▶ [Directions for this task] Pictures stay out; everything else in the listing below is to be restated word for word.

▶ [Source data]
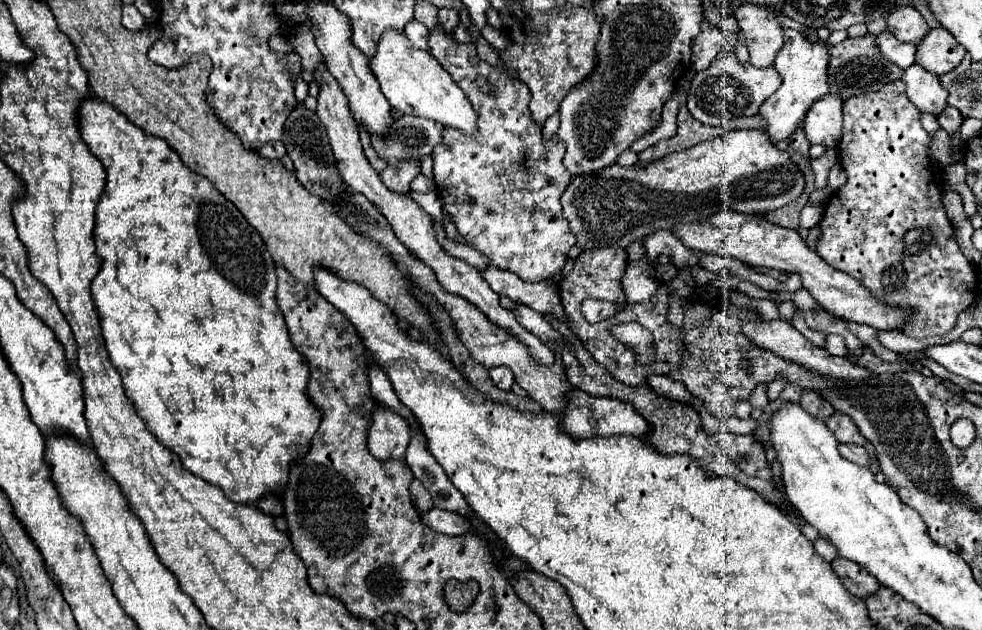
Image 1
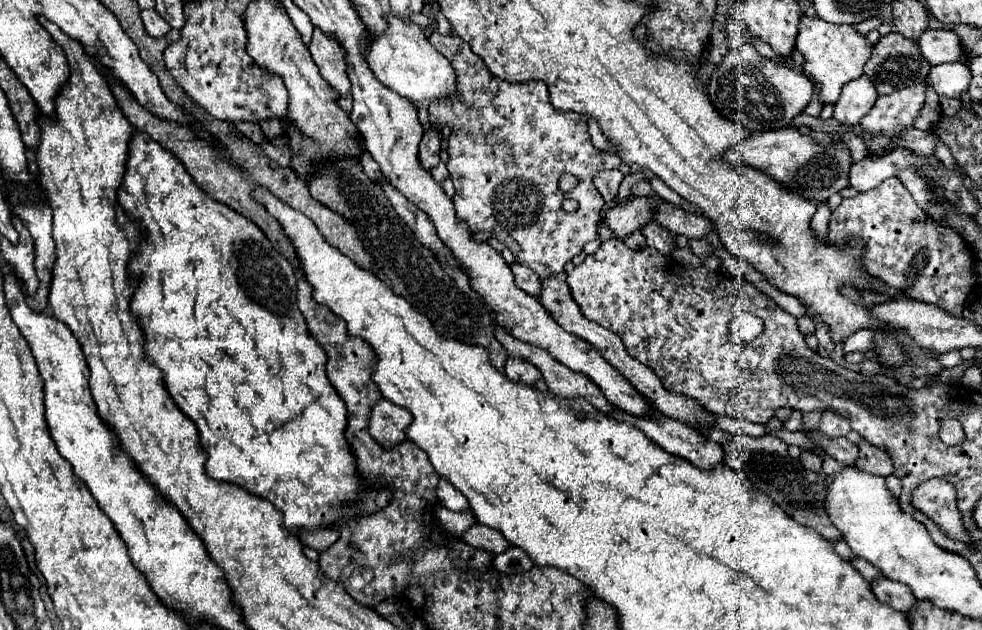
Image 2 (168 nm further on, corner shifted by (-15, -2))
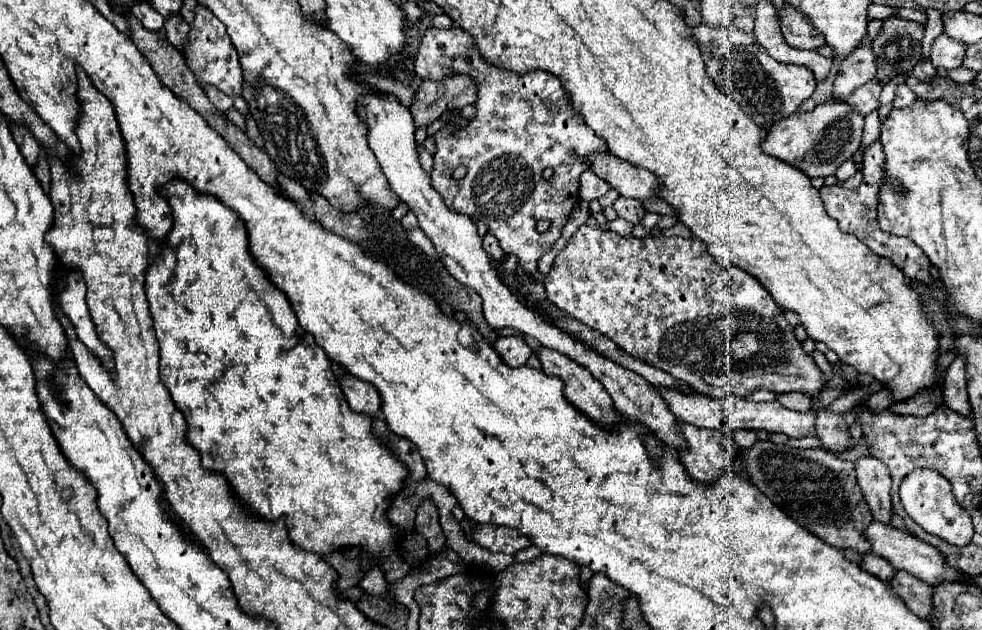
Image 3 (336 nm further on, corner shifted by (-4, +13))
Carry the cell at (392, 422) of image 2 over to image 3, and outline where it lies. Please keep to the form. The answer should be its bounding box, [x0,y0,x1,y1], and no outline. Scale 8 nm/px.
[338,373,380,417]

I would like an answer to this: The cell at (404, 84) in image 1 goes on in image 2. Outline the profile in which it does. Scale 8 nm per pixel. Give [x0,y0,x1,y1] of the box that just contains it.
[367,16,457,106]

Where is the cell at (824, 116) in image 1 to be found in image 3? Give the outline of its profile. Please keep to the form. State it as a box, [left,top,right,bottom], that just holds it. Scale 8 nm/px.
[832,43,878,101]

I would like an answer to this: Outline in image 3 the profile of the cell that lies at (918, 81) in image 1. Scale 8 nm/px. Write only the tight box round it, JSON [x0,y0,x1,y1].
[932,33,966,69]

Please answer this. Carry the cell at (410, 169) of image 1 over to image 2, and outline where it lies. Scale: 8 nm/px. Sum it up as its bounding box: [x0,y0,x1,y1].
[419,126,441,170]

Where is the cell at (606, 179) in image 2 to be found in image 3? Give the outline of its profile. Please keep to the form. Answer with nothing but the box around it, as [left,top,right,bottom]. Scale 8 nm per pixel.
[580,171,610,201]

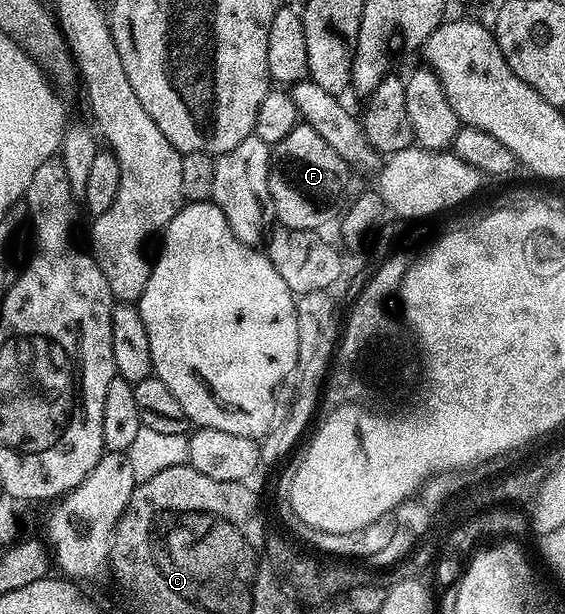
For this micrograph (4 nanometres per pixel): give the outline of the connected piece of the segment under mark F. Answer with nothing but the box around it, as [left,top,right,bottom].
[268,122,350,231]

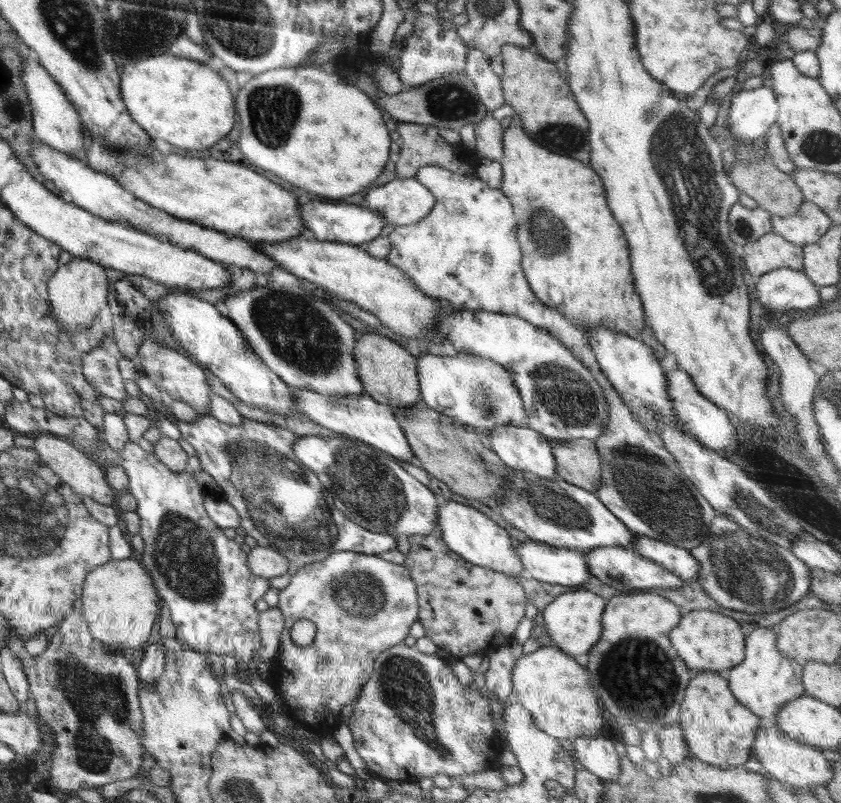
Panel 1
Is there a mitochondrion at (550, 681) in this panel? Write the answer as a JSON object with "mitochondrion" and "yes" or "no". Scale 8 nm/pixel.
{"mitochondrion":"no"}

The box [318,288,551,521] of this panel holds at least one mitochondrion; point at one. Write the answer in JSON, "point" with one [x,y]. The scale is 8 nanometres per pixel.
{"point":[479,395]}

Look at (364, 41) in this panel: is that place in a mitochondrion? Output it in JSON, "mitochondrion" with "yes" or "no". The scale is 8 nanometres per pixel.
{"mitochondrion":"no"}

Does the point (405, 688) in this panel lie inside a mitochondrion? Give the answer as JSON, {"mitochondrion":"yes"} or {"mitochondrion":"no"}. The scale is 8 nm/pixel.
{"mitochondrion":"yes"}

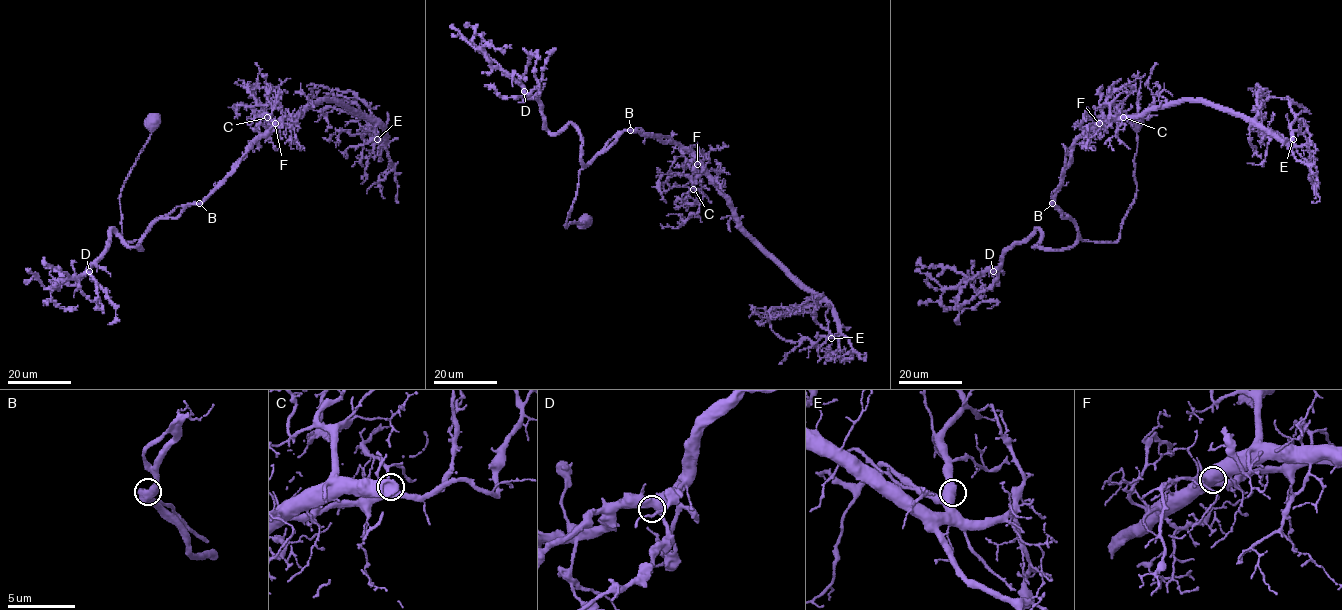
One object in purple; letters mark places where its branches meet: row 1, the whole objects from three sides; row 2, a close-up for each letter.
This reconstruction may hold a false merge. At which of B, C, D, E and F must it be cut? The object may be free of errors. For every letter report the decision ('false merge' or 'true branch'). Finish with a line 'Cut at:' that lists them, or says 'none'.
B: true branch
C: true branch
D: true branch
E: true branch
F: true branch
Cut at: none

▶ [Answer box]
Image 1
Image 2 (168 nm further on, corner shifted by (-15, -2))
Image 3 (336 nm further on, corner shifted by (-4, +13))
Carry the cell at (392, 422) of image 2 over to image 3, and outline where it lies. Please keep to the form. The answer should be its bounding box, [x0,y0,x1,y1], and no outline. Scale 8 nm/px.
[338,373,380,417]

I would like an answer to this: The cell at (404, 84) in image 1 goes on in image 2. Outline the profile in which it does. Scale 8 nm per pixel. Give [x0,y0,x1,y1] of the box that just contains it.
[367,16,457,106]

Where is the cell at (824, 116) in image 1 to be found in image 3? Give the outline of its profile. Please keep to the form. State it as a box, [left,top,right,bottom], that just holds it. Scale 8 nm/px.
[832,43,878,101]

I would like an answer to this: Outline in image 3 the profile of the cell that lies at (918, 81) in image 1. Scale 8 nm/px. Write only the tight box round it, JSON [x0,y0,x1,y1].
[932,33,966,69]

Please answer this. Carry the cell at (410, 169) of image 1 over to image 2, and outline where it lies. Scale: 8 nm/px. Sum it up as its bounding box: [x0,y0,x1,y1].
[419,126,441,170]

Where is the cell at (606, 179) in image 2 to be found in image 3? Give the outline of its profile. Please keep to the form. Answer with nothing but the box around it, as [left,top,right,bottom]. Scale 8 nm per pixel.
[580,171,610,201]

For this micrograph (4 nanometres per pixel): give the outline of the connected piece of the segment under mark F. Answer with nothing but the box around it, as [left,top,right,bottom].
[268,122,350,231]

Panel 1
Is there a mitochondrion at (550, 681) in this panel? Write the answer as a JSON object with "mitochondrion" and "yes" or "no". Scale 8 nm/pixel.
{"mitochondrion":"no"}

The box [318,288,551,521] of this panel holds at least one mitochondrion; point at one. Write the answer in JSON, "point" with one [x,y]. The scale is 8 nanometres per pixel.
{"point":[479,395]}

Look at (364, 41) in this panel: is that place in a mitochondrion? Output it in JSON, "mitochondrion" with "yes" or "no". The scale is 8 nanometres per pixel.
{"mitochondrion":"no"}

Does the point (405, 688) in this panel lie inside a mitochondrion? Give the answer as JSON, {"mitochondrion":"yes"} or {"mitochondrion":"no"}. The scale is 8 nm/pixel.
{"mitochondrion":"yes"}

One object in purple; letters mark places where its branches meet: row 1, the whole objects from three sides; row 2, a close-up for each letter.
This reconstruction may hold a false merge. At which of B, C, D, E and F must it be cut? The object may be free of errors. For every letter report the decision ('false merge' or 'true branch'). Finish with a line 'Cut at:' that lists them, or says 'none'.
B: true branch
C: true branch
D: true branch
E: true branch
F: true branch
Cut at: none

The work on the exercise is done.